As a young student from educated parents in the China of the early 1900s, Mao, like many of his generation, ardently supported the aspirations of the Chinese people for an independent, modern, democratic Republic of China, free from the twin burdens of feudalism and foreign colonial exploitation. But Mao came into contact with the theory of Marxism, and grasped with all his might recognizing the tool that, in the hands of the Chinese people, would lead the way to their true liberation.

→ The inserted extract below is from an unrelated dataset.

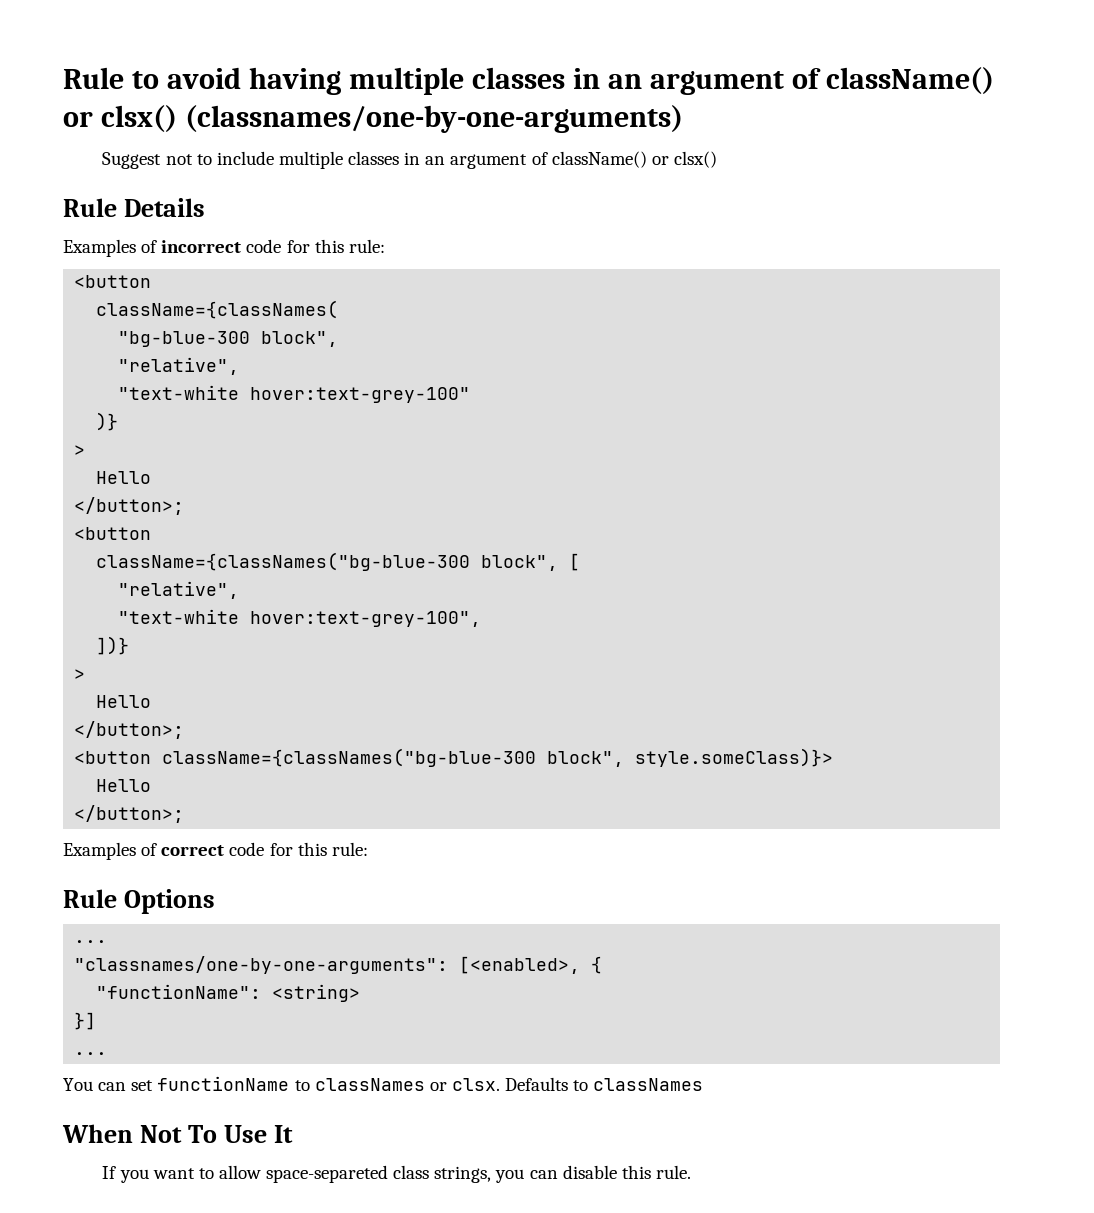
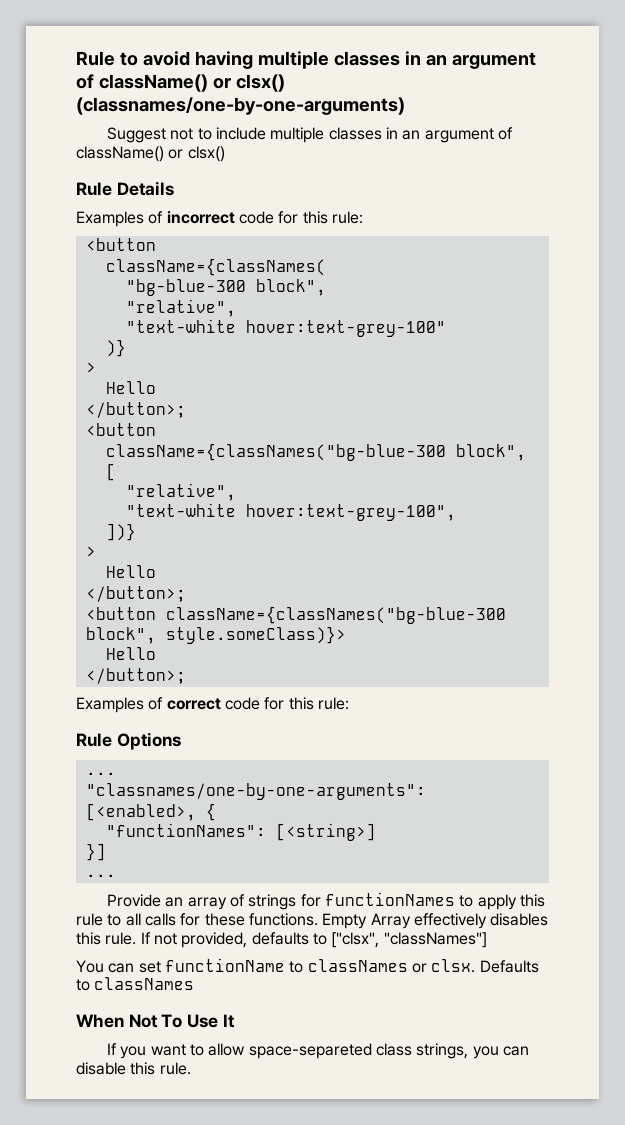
[96,984,361,1002] "functionName": <string> -> [105,823,376,841] "functionNames": [<string>]
(108, 1053) none -> [107,892,546,910] [76,913,549,929] [76,932,487,948] // Provide an array of strings for functionNames to apply this rule to all calls for these functions. Empty Array effectively disables this rule. If not provided, defaults to ["clsx", "classNames"]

His career from that point on was phenomenal: one of the handful of Marxist students and intellectuals in China in the early 1900’s, a young working-class organizer and founder of the Communist Party of China in 1921, a Party leader in the early Chinese revolutionary periods of the mid-twenties, the military leader of the anti-Japanese resistance of the thirties and forties, the internationally recognized leader of the Chinese workers and peasants in the final victory of the socialist revolution in the revolutionary civil war of the late 40’s the leader of the Chinese workers’ and peasants’ state and the Chinese Communist Party in their mighty efforts to construct socialism in the largest country of the world, and finally, the leader of the current within the international communist movement that broke with modern revisionism and the Communist Party of the Soviet Union in order to uphold the revolutionary heritage and truth of Marxist science and stand fast on the path from socialism to communism.

Theoretician, military scientist, poet, philosopher, general, organizer, party leader, statesman: throughout, it is Mao Tse-Tung the Marxist that stands out, for it was his firm grasp of Marxism that provided the foundation for all his immense contributions to China and the peoples of the world.

For us today, eulogizing his death, the most fitting tribute we can pay is to learn from Mao Tse-Tungs’s life...to learn from Mao Tse-Tung the Marxist. Mao understood that Marxism is above all a living science, that its power and strength as a science reside precisely in its ability to grow and develop with society. Mao rose to leadership within the Chinese Communist Party in the struggle against mechanical and dogmatic “Marxists” that insisted that socialist revolution would come to China exactly in the manner that it had to Russia. Throughout his lifetime he reinforced that leadership in similar struggles against “Marxisms” that were unable or unwilling to recognize that the test of Marxism is its ability to transform society. His lifetime of leadership culminated in the critique of revisionism centered in the CPSU, a sham “Marxism” that abandons the revolutionary transformation of society, capitulates to the inevitable difficulties on the road to revolutionary progress, and seeks to accommodate itself to capitalism, both internationally and domestically.

Much has been made in the past in the U. S. press and mass-media of the so-called “cult of personality” around Mao Tse-Tung; we have been indoctrinated in a thousand ways to believe that Mao was a “power-mad” dictator. Much of this mythology has been undermined in the recent period as the basic facts about Chinese society become more known to the U.S. public; it will entirely disappear in the near future as the revolutionary movement in the U.S. grows.

History, the final arbiter of all human endeavor, will judge Mao Tse-Tung as one of the greatest leaders and teachers humankind has yet produced.